College Students Move Into Dorms With Stricter COVID-19 Safety Protocols In Place
Students are moving in to their residence halls at local colleges. In the era of coronavirus, that means learning to follow a host of new protocols.
Masks, social distancing, handwashing, hybrid classes. As college students move in to their dorms in the midst of the coronavirus pandemic, they must learn to follow a host of new protocols that university leaders hope will be enough to prevent closures and mass quarantines due to COVID-19.
Rolling a metal cart as he wrapped up his move-in day this week, University of South Florida freshman Matt Williams said he was glad to see some of the safety measures in effect.
“I like how they are making some classes online. I think that is useful,” Williams said.
“Some classes need to be in-person, like my chemistry lab, so I’m fine with that. And they are operating at like 50 percent capacity. I think they are handling it the best way they can,” he said.
At USF St. Petersburg, dean of students Jacob Diaz said about 400 students moved in this week on a staggered schedule to maintain social distancing.
“Students have been very compliant. They come to campus, they are wearing their masks inside our spaces and they are being thoughtful about distance between the next person,” Diaz said.
Every new resident had to come in with a negative test result for COVID-19. Testing is available on-site at the USF campuses in Sarasota, Tampa and St. Petersburg.
However, turnaround time in the area tends to take 48-72 hours on average, and depends on the lab performing the tests.
The university has set aside dorm rooms for students who may need to isolate if they get sick. New signs are posted, advising students to wash hands and wear masks.
USF freshman Fernanda Kolanian said her parents gave her lots of health advice when they dropped her off.
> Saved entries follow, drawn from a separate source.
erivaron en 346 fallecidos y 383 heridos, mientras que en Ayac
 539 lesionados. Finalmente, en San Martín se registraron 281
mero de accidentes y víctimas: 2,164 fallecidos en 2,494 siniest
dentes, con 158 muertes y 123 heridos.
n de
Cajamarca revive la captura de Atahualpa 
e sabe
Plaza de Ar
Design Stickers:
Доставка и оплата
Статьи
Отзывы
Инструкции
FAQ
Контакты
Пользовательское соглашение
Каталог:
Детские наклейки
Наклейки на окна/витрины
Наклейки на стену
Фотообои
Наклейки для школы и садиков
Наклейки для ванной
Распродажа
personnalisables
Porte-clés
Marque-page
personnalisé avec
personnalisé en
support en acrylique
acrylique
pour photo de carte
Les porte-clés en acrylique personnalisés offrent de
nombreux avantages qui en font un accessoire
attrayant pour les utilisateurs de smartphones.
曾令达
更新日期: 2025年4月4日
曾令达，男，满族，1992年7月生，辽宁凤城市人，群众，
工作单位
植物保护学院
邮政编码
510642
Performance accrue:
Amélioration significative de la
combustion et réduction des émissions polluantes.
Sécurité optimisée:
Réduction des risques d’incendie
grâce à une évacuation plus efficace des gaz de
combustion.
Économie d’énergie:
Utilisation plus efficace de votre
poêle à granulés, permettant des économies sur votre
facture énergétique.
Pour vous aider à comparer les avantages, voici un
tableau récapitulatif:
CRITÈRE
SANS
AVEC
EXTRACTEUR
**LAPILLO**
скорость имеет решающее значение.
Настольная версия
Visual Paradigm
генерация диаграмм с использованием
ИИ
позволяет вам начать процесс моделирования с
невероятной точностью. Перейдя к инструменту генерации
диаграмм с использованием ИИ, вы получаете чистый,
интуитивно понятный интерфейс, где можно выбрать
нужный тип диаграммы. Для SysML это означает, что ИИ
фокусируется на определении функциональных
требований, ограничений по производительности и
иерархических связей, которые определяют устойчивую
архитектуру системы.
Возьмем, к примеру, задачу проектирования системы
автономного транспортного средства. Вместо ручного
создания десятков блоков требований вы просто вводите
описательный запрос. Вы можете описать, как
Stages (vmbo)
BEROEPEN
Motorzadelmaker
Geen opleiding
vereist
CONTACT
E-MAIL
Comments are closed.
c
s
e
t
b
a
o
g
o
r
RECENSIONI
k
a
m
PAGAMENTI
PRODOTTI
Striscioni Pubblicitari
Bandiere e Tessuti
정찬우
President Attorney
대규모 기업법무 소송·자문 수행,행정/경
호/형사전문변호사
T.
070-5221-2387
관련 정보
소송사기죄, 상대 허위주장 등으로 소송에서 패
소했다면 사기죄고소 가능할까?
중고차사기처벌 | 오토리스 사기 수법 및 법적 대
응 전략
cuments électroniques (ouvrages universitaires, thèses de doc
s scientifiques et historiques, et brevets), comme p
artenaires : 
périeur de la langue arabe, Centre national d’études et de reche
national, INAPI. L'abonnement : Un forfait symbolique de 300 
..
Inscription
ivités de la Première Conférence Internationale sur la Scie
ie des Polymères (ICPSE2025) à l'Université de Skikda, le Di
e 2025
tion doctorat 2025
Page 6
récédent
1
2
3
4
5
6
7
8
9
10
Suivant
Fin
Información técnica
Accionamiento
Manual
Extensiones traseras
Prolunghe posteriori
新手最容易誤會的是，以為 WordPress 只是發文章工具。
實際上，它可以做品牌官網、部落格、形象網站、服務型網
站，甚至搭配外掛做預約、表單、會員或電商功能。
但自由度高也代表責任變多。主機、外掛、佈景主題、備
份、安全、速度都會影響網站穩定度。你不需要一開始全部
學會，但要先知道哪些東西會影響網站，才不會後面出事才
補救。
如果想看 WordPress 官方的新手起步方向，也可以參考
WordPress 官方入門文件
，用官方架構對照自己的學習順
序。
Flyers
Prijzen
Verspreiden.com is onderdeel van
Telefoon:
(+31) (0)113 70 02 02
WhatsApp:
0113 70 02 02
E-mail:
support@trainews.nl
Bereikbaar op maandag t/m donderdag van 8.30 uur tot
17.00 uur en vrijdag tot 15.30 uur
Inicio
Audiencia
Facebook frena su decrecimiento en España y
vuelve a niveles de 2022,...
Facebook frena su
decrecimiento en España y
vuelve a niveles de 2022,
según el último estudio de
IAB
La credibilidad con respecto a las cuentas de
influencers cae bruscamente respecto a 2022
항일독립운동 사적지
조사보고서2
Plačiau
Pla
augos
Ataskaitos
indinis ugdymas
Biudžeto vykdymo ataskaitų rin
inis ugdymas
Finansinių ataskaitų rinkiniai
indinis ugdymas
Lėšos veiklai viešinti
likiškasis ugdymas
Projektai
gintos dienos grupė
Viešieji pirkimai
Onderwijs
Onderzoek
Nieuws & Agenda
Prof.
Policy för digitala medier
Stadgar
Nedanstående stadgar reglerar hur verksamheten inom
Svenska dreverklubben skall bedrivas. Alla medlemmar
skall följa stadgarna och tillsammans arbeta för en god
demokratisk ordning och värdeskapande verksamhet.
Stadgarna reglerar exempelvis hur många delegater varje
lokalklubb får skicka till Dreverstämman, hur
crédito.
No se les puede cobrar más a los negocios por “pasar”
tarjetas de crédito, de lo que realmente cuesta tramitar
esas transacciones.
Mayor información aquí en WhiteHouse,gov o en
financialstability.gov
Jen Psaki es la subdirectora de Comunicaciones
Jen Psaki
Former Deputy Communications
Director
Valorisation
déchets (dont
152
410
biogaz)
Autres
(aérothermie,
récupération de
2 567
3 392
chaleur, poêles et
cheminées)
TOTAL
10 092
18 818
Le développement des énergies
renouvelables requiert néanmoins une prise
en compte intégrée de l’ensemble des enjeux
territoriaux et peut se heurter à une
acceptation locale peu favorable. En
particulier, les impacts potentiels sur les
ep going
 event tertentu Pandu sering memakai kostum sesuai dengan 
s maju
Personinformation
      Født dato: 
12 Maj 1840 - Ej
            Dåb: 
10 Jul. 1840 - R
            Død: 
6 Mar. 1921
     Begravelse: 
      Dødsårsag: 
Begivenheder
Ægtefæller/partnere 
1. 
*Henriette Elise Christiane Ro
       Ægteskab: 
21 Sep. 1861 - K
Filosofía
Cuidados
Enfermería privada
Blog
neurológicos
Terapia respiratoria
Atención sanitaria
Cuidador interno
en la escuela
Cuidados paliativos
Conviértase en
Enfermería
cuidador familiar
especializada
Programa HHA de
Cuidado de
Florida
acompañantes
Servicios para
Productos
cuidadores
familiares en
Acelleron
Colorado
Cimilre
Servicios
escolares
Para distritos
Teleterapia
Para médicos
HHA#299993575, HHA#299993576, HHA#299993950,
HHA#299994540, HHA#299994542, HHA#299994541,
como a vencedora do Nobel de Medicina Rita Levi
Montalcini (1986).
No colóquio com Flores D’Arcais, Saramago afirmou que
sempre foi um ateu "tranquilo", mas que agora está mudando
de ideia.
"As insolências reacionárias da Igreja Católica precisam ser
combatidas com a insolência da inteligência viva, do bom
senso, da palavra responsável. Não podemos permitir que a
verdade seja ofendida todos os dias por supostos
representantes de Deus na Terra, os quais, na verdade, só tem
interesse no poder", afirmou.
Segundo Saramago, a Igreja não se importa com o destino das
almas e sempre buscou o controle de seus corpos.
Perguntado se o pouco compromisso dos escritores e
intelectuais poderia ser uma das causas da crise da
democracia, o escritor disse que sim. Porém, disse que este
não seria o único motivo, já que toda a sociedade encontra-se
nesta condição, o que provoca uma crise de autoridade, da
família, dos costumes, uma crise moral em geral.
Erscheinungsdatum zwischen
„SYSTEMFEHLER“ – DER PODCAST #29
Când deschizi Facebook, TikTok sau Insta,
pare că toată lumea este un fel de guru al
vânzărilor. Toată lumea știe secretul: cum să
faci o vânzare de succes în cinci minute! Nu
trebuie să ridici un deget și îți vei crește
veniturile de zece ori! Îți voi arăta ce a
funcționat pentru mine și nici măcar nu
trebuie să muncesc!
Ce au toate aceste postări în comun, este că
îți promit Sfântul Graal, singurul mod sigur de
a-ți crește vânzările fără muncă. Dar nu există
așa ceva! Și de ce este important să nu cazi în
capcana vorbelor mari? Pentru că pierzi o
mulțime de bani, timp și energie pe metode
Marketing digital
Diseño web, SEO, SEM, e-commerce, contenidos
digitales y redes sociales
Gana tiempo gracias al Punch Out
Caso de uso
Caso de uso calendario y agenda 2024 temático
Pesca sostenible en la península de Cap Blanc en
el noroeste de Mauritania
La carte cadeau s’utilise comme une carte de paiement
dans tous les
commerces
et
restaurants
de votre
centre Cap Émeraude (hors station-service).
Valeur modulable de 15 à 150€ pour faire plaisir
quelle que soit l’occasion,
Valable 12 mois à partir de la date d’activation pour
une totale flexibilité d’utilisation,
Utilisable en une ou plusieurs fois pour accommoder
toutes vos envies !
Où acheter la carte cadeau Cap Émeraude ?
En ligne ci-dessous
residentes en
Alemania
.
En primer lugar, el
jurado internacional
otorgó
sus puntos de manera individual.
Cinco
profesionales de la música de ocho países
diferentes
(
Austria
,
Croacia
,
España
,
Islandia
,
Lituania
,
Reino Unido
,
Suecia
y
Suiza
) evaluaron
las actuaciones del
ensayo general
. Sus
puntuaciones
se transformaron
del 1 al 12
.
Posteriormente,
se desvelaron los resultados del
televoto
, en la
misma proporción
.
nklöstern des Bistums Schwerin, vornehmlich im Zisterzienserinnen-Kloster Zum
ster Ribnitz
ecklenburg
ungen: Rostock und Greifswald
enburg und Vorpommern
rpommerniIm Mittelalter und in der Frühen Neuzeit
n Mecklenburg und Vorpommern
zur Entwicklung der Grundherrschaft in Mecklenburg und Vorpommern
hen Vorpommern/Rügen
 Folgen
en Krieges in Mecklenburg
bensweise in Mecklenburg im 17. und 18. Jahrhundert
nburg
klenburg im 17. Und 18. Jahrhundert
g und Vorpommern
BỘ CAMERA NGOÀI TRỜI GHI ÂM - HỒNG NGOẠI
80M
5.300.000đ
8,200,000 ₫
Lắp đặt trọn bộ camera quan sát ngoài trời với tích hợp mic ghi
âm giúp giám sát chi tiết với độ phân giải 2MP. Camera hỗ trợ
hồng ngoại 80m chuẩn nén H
“They have definitely talked to me about washing my hands and sanitizing all the time and keeping my distance,” she said.
“They are more scared than I am. I’m more excited about everything and I want to get to know people.”
Diaz said that seeing other universities, like Notre Dame and UNC Chapel Hill, halt in-person classes due to a surge in coronavirus cases was worrying.
“When I hear of other campuses wrestling with challenges, it always seems to be connected to larger student gatherings happening,” Diaz said.
“The lesson learned for me has been, I don’t think we can communicate enough daily about the importance of staying apart,” he added.
"We are also telling -- encouraging -- them, don’t gather together in groups that you normally would have in the past, right? And we know that that’s hard.”
USF classes begin Monday. About 60 percent of classes are virtual, about 20 percent in person, and the rest hybrid.
“We have our protocol in place. And I think we're just all hoping that folks stay safe,” Diaz said.